#### Data records:

========

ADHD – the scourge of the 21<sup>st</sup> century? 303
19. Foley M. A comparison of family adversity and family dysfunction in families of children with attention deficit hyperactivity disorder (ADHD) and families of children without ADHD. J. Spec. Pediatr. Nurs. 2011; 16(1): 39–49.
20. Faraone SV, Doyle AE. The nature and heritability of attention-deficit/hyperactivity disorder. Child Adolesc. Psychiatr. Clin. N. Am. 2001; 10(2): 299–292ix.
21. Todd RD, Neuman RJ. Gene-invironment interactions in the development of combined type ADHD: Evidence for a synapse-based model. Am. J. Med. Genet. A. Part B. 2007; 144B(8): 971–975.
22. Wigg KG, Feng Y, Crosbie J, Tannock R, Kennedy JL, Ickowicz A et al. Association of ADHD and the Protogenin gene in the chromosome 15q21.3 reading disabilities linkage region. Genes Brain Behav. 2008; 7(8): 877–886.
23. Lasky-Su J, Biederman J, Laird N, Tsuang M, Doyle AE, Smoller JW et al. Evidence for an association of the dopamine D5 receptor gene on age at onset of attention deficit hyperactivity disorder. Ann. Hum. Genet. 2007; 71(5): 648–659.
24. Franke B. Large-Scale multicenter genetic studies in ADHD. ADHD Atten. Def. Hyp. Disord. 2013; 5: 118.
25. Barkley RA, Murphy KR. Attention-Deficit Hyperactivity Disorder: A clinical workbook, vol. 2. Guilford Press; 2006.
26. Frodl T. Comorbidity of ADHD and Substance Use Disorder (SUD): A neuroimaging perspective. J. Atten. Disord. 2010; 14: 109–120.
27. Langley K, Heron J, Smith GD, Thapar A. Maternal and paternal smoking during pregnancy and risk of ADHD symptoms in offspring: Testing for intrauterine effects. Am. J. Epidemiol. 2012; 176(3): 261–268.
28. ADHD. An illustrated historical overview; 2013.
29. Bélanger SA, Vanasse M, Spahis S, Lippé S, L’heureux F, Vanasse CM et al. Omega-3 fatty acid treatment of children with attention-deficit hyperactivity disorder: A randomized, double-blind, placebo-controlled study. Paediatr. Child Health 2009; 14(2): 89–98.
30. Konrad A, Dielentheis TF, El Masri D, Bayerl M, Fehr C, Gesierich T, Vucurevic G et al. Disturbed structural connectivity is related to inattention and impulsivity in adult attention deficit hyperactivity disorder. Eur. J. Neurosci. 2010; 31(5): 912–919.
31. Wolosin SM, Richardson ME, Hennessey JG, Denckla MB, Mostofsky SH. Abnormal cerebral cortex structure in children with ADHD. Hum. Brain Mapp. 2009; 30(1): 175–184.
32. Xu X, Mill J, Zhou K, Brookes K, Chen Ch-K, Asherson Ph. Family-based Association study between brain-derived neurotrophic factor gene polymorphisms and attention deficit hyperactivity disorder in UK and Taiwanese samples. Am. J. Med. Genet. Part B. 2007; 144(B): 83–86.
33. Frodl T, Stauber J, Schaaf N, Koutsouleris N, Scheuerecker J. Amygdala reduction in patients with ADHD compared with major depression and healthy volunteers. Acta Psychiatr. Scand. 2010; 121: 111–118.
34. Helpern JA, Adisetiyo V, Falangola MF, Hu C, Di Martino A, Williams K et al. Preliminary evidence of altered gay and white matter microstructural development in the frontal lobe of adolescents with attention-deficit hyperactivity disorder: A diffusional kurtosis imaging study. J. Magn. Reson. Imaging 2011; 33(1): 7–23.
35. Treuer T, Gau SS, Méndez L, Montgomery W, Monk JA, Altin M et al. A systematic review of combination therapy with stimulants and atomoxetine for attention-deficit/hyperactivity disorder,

========

Every line holding the word "with" should be copied out of the material.

19. Foley M. A comparison of family adversity and family dysfunction in families of children with attention deficit hyperactivity disorder (ADHD) and families of children without ADHD. J. Spec. Pediatr. Nurs. 2011; 16(1): 39–49.
29. Bélanger SA, Vanasse M, Spahis S, Lippé S, L’heureux F, Vanasse CM et al. Omega-3 fatty acid treatment of children with attention-deficit hyperactivity disorder: A randomized, double-blind, placebo-controlled study. Paediatr. Child Health 2009; 14(2): 89–98.
31. Wolosin SM, Richardson ME, Hennessey JG, Denckla MB, Mostofsky SH. Abnormal cerebral cortex structure in children with ADHD. Hum. Brain Mapp. 2009; 30(1): 175–184.
33. Frodl T, Stauber J, Schaaf N, Koutsouleris N, Scheuerecker J. Amygdala reduction in patients with ADHD compared with major depression and healthy volunteers. Acta Psychiatr. Scand. 2010; 121: 111–118.
34. Helpern JA, Adisetiyo V, Falangola MF, Hu C, Di Martino A, Williams K et al. Preliminary evidence of altered gay and white matter microstructural development in the frontal lobe of adolescents with attention-deficit hyperactivity disorder: A diffusional kurtosis imaging study. J. Magn. Reson. Imaging 2011; 33(1): 7–23.
35. Treuer T, Gau SS, Méndez L, Montgomery W, Monk JA, Altin M et al. A systematic review of combination therapy with stimulants and atomoxetine for attention-deficit/hyperactivity disorder,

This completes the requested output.